- Court: High Court of New Zealand
- Full case name: Saunders & Co v Bank of New Zealand (First Defendant) ... Lane Neave (Fifth Defendant), Mr England (Sixth Defendant)
- Decided: 14 November 2001
- Citation: [2002] 2 NZLR 270

Court membership
- Judge sitting: O'Regan J

Keywords
- negligence

= Saunders & Co v Bank of New Zealand =

Saunders & Co v Bank of New Zealand [2002] 2 NZLR 270 is a cited case in New Zealand regarding claims in tort for negligent misstatements.

==Background==
Saunders & Co was a Christchurch-based law firm that employed legal executive Karen Barr as its Trust Manager from 1993-1999. In 1999, Saunders discovered Barr had over the years embezzled money from their trust accounts, what a Serious Fraud Office investigation stated was in excess of $2.693 million.

Barr was subsequently charged, convicted and imprisoned for these offences, as well as being declared bankrupt.
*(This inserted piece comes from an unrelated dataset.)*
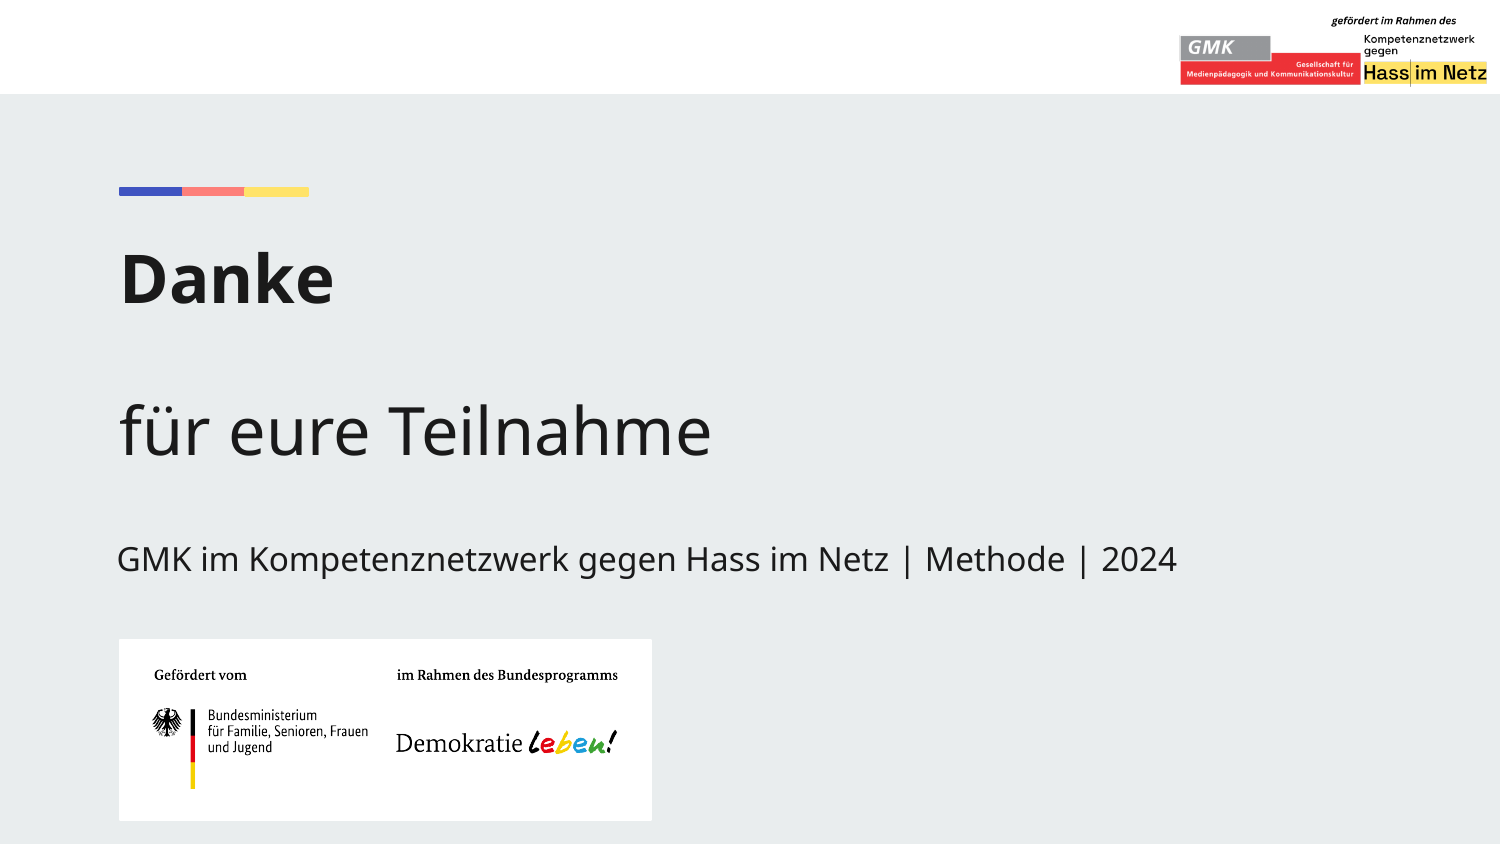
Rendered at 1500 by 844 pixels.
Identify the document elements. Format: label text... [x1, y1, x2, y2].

title Danke [119, 216, 1381, 340]
subtitle GMK im Kompetenznetzwerk gegen Hass im Netz | Methode | 2024 [79, 520, 1381, 610]
text_box für eure Teilnahme [105, 369, 1381, 491]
Saunders later sued multiple parties that they claimed were responsible for the loss, including an investigator Mr England, and his employer Lane Neave (solicitors) appointed by the New Zealand Law Society for a special investigation, in both tort and in contract.

==Held==
The claim against the investigator and Lane Neave was dismissed.

Footnote: This case is distinguished from Stringer v Peat Marwick Mitchell & Co and Price Waterhouse v Kwan because in those cases they involved an auditor appointed by the Law Society, whereas in this case it was an investigator appointed by the Law Society.